Hello, I am quite new to using airflow and I would like to ask for some feedback on the my situation and use case. I do not see many examples online, so I have no reference point for what I’m doing.
I am working on a data analysis pipeline where I read in a dataset from a source, run several transformations, run a couple of statistical algorithms, and then do some more transformations. All along the way at various points the idea is to store the intermediate results in a database (currently just .csv files).
Previously, I was performing all of this in Python and pandas, and working from RAM. Since moving to airflow, I have been forced (for the better!) to be more modular in my approach, and this means each step in my pipeline will be its own task instance, with its own data in/outs, and therefore I will not be working from RAM as it is clearly bad to pass large amounts of data/datasets between dag tasks.
My approach: I have a simple DAG with a few tasks. Each task is a Python function. Each python function reads in the dataset, performs its function, and then outputs the result separately. Additionally, it stores a dictionary to XCOM that contains the task instance name (grabbed from xcom var itself), and the output path(s) of the file. The second DAG task then gets the previous task instance from XCOM and extracts the dict info stored from the previous task - it now has the directory to the file that it will read in and perform more functions on, before storing a similar dictionary to the XCOM.

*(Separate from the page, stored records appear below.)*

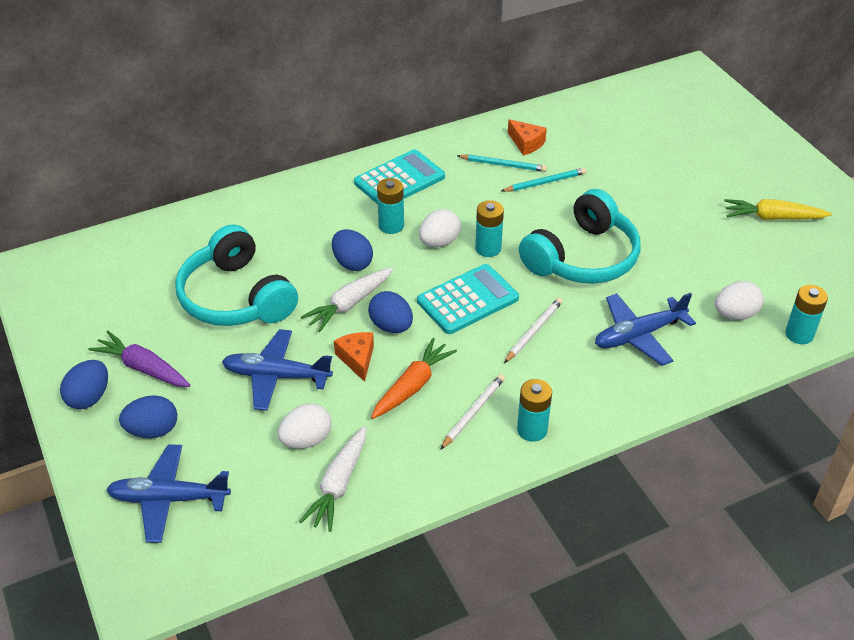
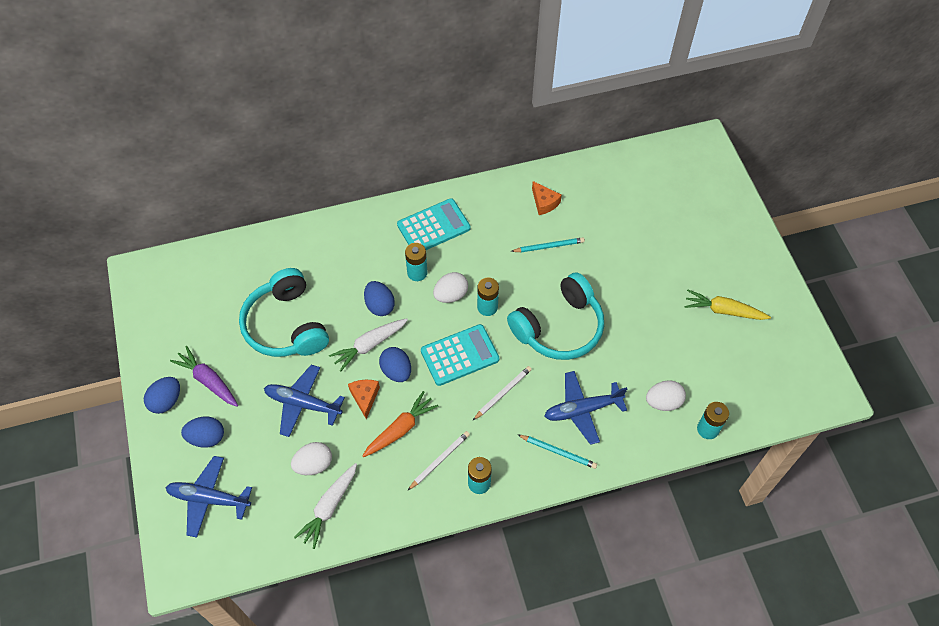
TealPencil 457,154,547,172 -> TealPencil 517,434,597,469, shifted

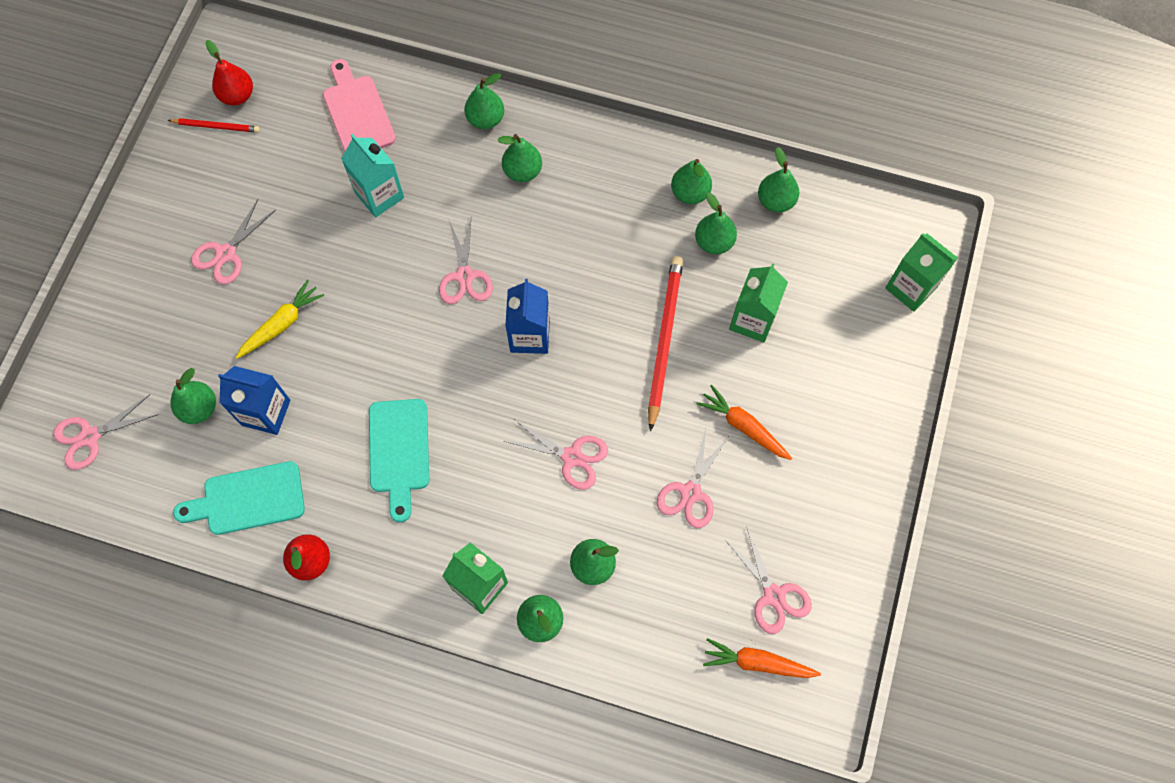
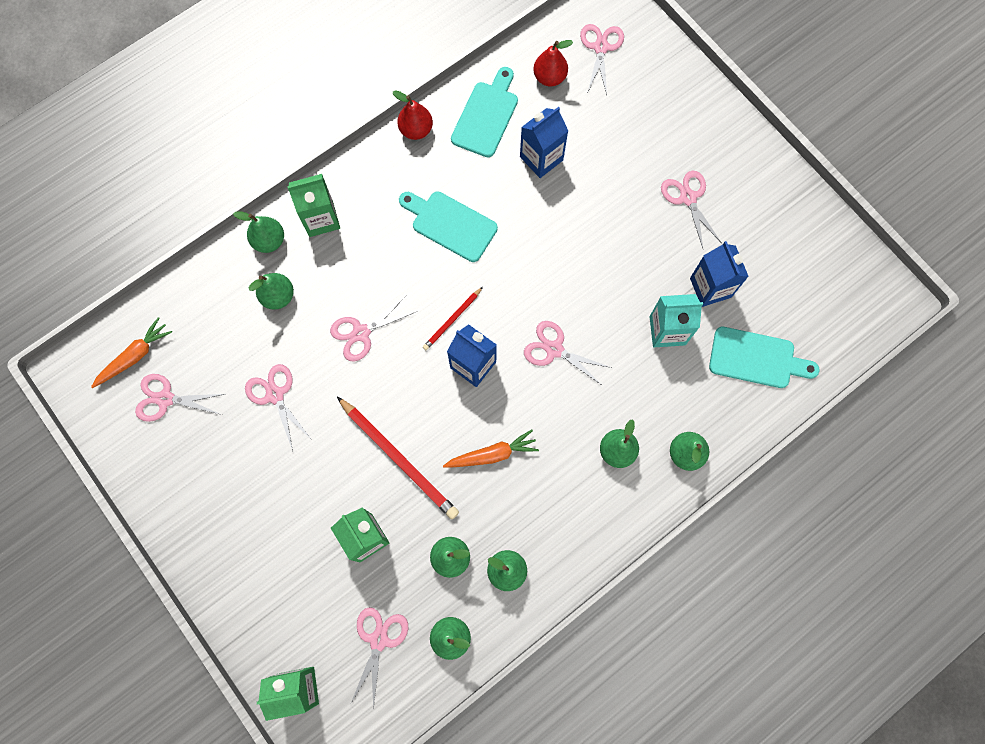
RedPencil 168,118,260,133 -> RedPencil 423,287,483,350, shifted
LeafGreenPearFruit 170,368,216,424 -> none
RedPearFruit 206,40,253,105 -> RedPearFruit 533,40,573,86, shifted
GoldenRootVegetable 236,280,324,359 -> none
PinkBreadBoard 323,59,396,152 -> TealBreadBoard 709,327,820,388
OrangeColouredRootVegetable 697,385,792,460 -> OrangeColouredRootVegetable 443,430,539,468, shifted
none -> PinkShears 351,607,408,710
none -> CobaltJuiceCarton 690,241,749,307

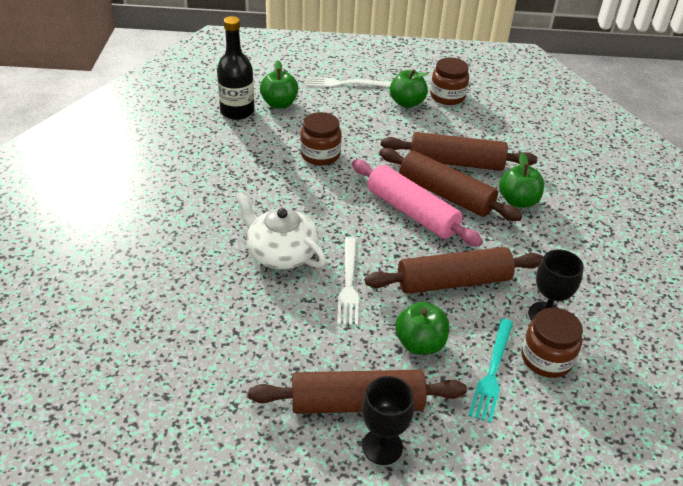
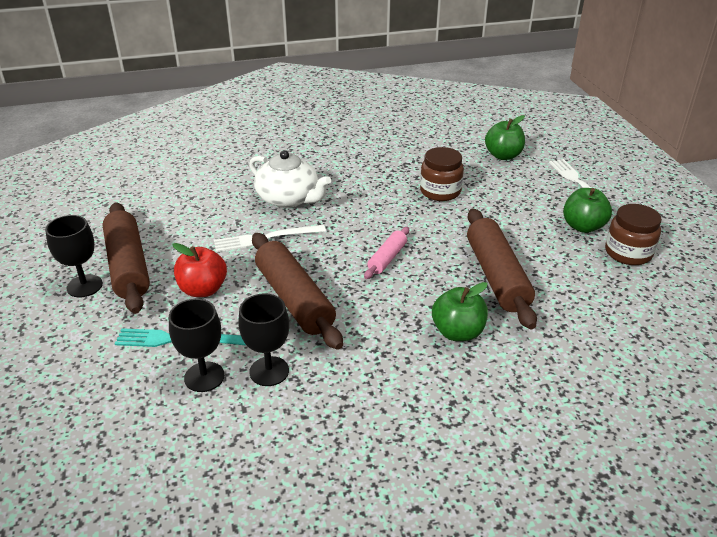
JetBlackBottle 217,16,255,120 -> none
SnowWhiteTeaPot 235,192,326,269 -> SnowWhiteTeaPot 249,150,331,208, 105 degrees clockwise
PinkDoughRoller 352,160,483,247 -> PinkDoughRoller 364,227,409,279, x0.52
DarkBrownDoughRoller 380,148,523,221 -> none
LeafGreenToyApple 395,302,449,355 -> RedToyApple 173,243,227,297
DarkBrownPreserveJar 522,308,583,378 -> JetBlackWineGlass 169,299,225,392

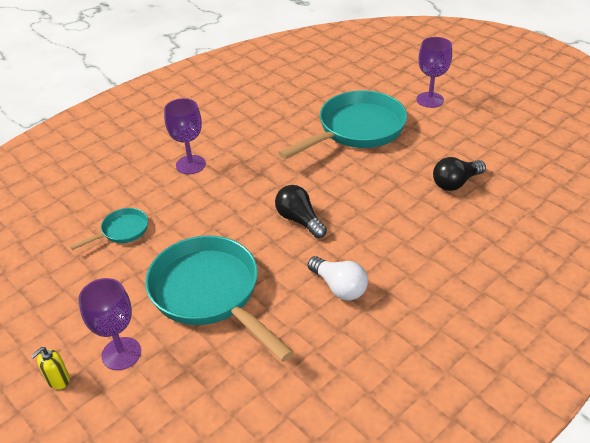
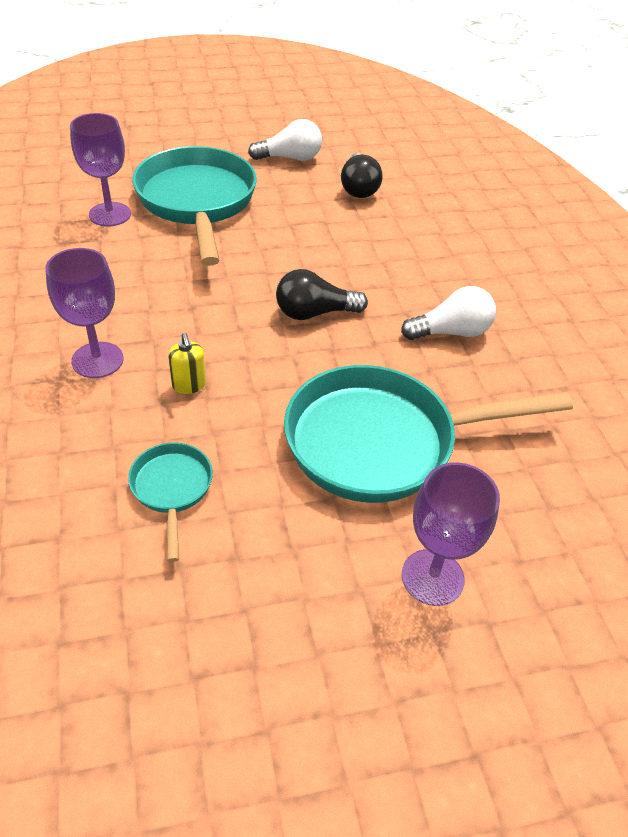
GoldenPumpBottle 31,347,70,389 -> GoldenPumpBottle 168,333,206,394, shifted
RoyalPurpleWineGlass 417,37,452,108 -> RoyalPurpleWineGlass 70,113,131,226, shifted
none -> SnowWhiteLightBulb 248,119,322,161

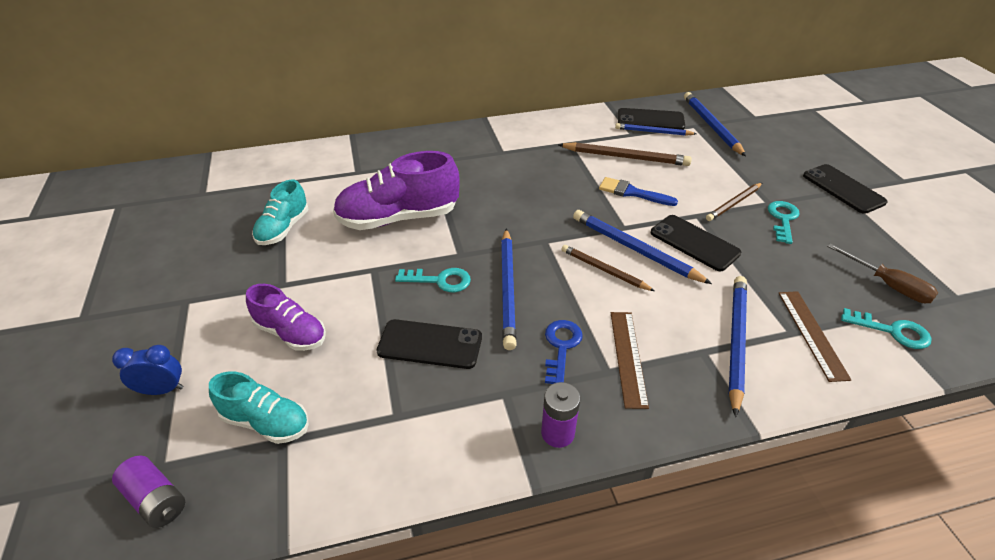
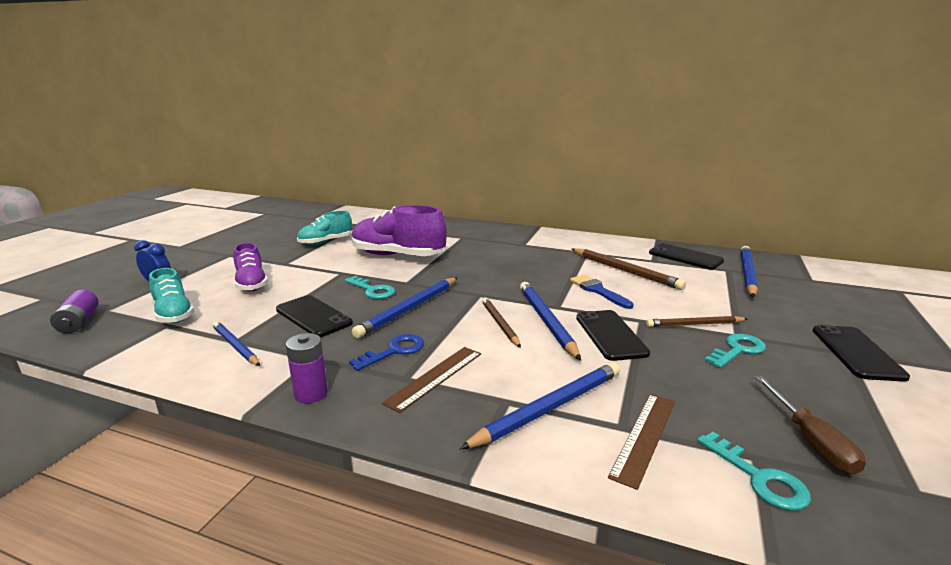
CobaltPencil 615,123,696,136 -> CobaltPencil 212,321,260,366, shifted

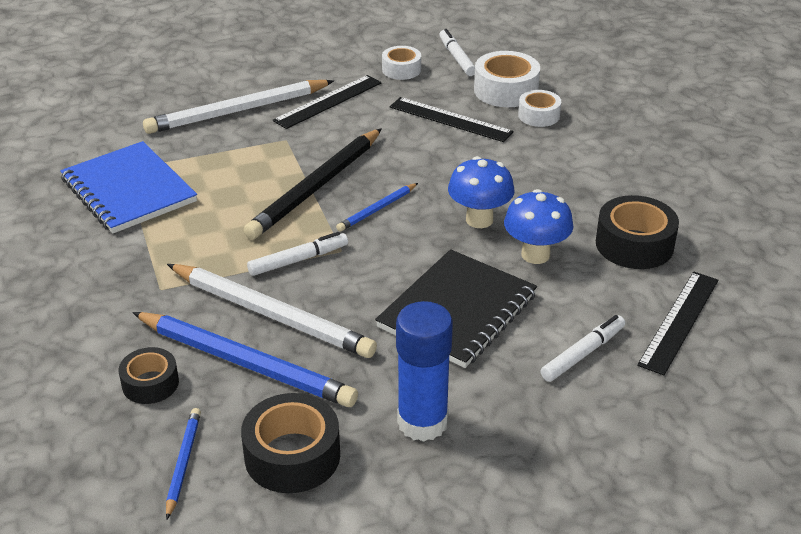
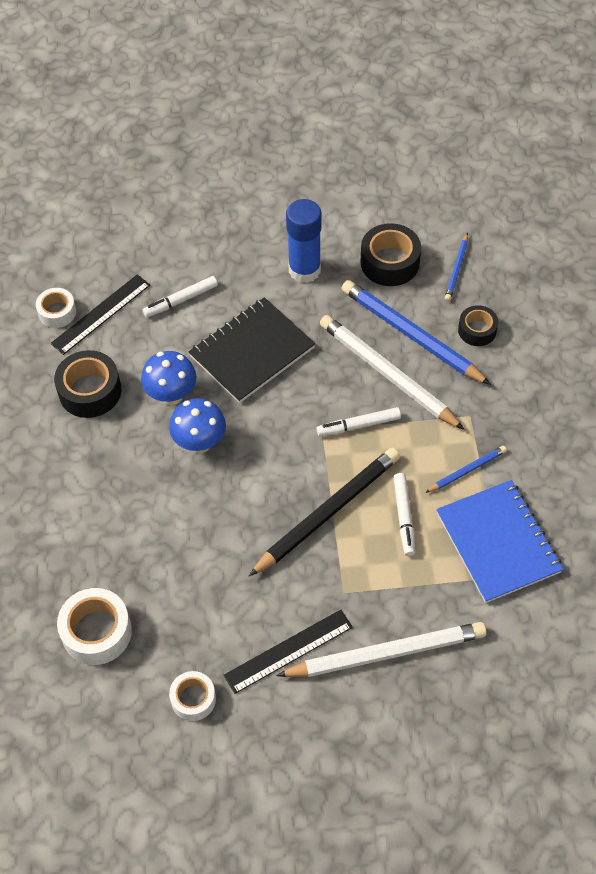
CobaltPencil 336,183,418,232 -> CobaltPencil 425,446,507,493, shifted
JetBlackRuler 390,97,514,142 -> none
SnowWhiteMarkerPen 439,29,475,76 -> SnowWhiteMarkerPen 393,473,415,556, shifted
SnowWhiteTape 518,90,561,127 -> SnowWhiteTape 36,288,76,328, shifted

My question: this feels really clunky to me. I didn’t want to hardcode task names in my functions, hence grabbing the task name from XCOM and using that as a key in an output dict. However, I really just wanted to have a set of functions that I may use either in airflow or completely separately from airflow; but the use of XCOM to pass parameters around disrupts this goal, and I now have a logic step that checks if a
**context parameter was provided (if so, it must be in airflow, and can therefore grab the dictionary). This was completely my own idea to overcome the issues I was facing, so I am sure it is not a typical approach. I wonder if somebody more experienced can offer some advice?